=== To do ===
Render the records in the stretch from the one containing "locality: 12 km NW of Axochiapan" through the one containing "collector number: 725" as a two-column CSV with the headers field and value. Give one row per record, and put each entry in its own quoted field with any line breaks replaced by spaces.

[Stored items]

= = = = =

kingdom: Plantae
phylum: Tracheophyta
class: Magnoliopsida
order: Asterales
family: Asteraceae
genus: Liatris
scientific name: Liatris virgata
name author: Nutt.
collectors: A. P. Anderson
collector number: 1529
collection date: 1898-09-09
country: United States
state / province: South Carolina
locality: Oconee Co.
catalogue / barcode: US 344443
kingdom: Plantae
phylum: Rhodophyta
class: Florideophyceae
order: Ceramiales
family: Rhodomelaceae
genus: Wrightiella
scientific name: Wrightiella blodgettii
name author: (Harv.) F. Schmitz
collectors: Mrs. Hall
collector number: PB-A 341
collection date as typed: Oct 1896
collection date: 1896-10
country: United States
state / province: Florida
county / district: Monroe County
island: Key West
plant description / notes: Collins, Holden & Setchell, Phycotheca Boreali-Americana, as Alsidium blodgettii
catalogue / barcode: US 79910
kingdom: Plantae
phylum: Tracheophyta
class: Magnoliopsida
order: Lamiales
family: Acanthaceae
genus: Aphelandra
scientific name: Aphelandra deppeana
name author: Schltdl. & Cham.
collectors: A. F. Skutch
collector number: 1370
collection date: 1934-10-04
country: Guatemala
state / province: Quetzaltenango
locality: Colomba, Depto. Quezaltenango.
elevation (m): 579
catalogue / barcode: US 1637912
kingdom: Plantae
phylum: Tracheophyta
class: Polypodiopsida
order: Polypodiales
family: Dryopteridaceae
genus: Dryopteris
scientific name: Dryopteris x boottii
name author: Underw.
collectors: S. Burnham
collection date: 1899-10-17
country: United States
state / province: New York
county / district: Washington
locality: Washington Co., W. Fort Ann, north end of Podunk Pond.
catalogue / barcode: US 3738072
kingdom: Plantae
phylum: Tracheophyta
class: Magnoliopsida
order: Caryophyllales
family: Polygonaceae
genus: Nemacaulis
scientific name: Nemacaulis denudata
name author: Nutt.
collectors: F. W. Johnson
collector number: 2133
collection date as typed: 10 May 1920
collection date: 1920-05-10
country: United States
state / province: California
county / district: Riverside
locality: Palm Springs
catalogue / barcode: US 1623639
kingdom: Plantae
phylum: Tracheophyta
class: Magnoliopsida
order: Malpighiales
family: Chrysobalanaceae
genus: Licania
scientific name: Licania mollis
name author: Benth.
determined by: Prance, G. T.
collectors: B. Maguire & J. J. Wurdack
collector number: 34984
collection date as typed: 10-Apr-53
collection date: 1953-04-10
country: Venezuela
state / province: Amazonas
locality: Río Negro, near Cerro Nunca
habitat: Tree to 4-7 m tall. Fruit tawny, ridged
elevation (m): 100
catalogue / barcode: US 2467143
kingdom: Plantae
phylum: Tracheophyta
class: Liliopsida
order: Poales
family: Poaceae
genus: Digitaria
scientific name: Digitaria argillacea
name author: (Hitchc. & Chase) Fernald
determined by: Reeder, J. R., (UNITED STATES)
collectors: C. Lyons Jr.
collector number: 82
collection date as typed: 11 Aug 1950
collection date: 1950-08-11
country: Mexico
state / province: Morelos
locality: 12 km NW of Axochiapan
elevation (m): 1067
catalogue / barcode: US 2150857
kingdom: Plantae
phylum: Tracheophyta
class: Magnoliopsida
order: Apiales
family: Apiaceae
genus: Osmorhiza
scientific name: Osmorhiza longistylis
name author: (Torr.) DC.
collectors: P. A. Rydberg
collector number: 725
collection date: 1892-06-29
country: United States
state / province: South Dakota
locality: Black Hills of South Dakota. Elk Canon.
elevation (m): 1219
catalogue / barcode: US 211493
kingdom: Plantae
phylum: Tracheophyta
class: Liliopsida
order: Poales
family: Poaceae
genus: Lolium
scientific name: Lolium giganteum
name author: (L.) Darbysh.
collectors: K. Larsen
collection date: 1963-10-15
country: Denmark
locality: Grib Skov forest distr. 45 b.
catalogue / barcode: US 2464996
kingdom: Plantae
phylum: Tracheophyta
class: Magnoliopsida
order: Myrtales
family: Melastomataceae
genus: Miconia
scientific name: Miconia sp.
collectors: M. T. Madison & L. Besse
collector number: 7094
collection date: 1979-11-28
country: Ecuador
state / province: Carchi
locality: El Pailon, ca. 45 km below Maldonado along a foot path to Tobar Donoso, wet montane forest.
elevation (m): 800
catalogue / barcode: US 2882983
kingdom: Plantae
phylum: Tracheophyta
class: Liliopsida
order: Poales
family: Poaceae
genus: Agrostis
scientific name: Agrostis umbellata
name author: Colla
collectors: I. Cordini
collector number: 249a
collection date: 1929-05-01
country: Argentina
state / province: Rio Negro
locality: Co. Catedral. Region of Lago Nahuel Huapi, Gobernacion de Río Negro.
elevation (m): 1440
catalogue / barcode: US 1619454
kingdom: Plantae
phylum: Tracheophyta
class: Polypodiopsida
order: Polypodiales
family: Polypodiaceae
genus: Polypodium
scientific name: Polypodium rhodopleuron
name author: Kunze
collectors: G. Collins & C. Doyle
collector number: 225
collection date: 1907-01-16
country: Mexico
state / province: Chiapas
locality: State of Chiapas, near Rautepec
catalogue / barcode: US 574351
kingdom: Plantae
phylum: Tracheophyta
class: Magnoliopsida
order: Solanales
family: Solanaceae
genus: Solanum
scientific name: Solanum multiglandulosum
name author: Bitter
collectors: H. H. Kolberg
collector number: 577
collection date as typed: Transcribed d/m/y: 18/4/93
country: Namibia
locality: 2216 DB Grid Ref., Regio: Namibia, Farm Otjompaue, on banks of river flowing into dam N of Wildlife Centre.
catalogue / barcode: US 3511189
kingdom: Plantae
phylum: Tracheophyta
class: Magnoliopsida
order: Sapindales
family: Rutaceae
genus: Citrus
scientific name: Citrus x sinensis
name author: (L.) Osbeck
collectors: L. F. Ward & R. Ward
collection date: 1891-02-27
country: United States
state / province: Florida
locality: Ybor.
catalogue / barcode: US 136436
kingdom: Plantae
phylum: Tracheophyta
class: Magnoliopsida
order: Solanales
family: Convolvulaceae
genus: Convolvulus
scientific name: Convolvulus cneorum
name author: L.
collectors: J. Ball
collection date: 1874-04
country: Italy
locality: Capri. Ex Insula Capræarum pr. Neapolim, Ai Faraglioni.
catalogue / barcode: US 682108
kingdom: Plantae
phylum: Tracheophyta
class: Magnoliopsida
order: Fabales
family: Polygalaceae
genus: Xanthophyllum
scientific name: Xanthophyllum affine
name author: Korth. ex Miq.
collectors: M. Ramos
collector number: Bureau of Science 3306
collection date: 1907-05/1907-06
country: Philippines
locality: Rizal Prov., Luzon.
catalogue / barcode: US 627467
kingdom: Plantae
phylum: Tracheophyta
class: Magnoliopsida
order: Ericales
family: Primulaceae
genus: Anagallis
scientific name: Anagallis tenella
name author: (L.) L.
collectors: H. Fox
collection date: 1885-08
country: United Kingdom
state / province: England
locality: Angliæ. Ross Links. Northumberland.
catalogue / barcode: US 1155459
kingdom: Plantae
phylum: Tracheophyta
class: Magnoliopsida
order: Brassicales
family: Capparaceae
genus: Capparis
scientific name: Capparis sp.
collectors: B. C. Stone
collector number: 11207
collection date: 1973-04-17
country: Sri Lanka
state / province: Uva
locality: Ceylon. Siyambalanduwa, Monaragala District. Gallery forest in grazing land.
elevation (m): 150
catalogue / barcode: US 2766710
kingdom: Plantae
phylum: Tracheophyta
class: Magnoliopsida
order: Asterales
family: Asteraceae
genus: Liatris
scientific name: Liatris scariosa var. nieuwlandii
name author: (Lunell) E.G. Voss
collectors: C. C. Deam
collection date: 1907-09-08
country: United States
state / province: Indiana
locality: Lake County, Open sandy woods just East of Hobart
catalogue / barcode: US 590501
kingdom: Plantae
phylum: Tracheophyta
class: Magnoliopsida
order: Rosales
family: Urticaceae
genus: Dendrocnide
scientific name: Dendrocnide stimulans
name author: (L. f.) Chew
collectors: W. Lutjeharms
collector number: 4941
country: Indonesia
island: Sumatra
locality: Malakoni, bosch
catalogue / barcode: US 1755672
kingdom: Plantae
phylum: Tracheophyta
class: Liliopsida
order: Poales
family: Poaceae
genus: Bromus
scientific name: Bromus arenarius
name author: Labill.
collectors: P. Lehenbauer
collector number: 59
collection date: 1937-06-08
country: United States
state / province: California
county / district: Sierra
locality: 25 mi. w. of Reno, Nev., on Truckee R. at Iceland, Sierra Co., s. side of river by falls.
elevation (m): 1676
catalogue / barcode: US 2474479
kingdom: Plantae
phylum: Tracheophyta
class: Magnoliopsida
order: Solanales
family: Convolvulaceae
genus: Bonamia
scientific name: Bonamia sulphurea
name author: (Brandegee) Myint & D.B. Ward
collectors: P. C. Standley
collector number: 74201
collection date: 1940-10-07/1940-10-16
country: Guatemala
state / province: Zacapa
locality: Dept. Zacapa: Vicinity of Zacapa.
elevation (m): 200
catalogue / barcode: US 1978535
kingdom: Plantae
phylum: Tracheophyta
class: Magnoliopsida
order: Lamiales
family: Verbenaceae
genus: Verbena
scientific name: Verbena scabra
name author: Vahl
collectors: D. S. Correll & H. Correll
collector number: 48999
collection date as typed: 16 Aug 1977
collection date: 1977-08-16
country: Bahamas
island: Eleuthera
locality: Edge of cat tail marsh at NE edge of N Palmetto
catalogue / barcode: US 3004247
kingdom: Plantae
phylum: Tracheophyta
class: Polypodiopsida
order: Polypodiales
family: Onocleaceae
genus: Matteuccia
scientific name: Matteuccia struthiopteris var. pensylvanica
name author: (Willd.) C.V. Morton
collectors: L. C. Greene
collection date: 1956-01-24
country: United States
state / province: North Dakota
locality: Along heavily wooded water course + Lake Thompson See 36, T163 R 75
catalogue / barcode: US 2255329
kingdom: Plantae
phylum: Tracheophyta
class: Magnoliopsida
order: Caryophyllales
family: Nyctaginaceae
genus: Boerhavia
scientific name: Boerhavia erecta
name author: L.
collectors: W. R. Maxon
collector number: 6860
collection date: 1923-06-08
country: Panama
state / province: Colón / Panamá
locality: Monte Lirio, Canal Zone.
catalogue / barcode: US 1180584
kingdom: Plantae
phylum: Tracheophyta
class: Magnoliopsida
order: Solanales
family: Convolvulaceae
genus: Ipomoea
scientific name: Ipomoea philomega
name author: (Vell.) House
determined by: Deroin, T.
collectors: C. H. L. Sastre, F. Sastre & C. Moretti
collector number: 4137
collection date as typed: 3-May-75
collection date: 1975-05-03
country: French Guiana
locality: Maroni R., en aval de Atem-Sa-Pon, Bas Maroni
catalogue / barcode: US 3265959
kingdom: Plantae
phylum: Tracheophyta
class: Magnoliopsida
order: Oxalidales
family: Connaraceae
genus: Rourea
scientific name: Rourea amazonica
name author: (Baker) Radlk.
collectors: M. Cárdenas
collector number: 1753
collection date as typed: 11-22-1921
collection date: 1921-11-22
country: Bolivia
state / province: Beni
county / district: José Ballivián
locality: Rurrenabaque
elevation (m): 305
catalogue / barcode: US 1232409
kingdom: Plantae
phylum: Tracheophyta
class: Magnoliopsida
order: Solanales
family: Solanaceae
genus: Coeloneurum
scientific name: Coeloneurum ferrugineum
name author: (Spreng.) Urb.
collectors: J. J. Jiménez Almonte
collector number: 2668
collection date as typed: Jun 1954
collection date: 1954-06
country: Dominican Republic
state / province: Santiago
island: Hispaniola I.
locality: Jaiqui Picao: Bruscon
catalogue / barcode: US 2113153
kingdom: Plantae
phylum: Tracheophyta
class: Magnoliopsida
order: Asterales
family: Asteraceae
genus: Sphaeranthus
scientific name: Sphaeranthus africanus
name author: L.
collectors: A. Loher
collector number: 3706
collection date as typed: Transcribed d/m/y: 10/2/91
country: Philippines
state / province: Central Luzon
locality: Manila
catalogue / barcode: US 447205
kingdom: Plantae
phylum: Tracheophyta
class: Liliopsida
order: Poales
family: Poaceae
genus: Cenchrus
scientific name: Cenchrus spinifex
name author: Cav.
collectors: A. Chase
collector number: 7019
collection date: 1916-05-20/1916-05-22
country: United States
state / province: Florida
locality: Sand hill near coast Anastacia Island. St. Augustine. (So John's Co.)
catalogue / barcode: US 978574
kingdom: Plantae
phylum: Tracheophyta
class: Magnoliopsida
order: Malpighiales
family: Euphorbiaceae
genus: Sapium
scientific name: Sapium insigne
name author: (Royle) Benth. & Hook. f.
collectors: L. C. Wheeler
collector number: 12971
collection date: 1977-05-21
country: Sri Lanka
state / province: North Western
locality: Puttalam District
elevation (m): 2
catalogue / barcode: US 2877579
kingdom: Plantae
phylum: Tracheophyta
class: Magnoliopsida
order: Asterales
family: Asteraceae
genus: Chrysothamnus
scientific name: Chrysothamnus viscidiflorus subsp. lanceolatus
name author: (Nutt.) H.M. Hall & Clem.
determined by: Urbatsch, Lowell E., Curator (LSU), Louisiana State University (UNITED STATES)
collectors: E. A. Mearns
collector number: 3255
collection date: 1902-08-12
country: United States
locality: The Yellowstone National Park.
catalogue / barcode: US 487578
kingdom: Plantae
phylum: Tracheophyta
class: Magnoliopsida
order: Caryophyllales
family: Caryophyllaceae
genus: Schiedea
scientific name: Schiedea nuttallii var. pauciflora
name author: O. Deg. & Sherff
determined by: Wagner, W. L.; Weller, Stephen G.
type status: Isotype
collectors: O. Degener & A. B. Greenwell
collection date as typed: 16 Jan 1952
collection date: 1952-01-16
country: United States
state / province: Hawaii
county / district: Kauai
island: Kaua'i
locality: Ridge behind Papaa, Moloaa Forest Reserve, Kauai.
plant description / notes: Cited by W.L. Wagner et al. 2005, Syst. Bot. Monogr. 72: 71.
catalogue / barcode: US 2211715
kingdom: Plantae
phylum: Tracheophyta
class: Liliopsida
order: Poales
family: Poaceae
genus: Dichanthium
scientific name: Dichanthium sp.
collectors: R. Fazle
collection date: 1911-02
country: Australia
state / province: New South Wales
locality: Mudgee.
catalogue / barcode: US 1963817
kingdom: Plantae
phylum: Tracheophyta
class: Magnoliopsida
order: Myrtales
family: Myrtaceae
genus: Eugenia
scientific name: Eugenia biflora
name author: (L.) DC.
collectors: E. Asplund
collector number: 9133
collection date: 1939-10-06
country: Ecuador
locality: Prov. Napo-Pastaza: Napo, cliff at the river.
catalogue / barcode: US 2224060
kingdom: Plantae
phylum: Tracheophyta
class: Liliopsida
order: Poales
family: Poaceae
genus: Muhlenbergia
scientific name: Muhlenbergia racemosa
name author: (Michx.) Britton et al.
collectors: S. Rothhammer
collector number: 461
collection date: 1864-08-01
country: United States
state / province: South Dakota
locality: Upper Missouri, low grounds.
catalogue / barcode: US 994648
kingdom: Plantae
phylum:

= = = = =

=== Correct response ===
field,value
"locality:","12 km NW of Axochiapan"
"elevation (m):","1067"
"catalogue / barcode:","US 2150857"
"kingdom:","Plantae"
"phylum:","Tracheophyta"
"class:","Magnoliopsida"
"order:","Apiales"
"family:","Apiaceae"
"genus:","Osmorhiza"
"scientific name:","Osmorhiza longistylis"
"name author:","(Torr.) DC."
"collectors:","P. A. Rydberg"
"collector number:","725"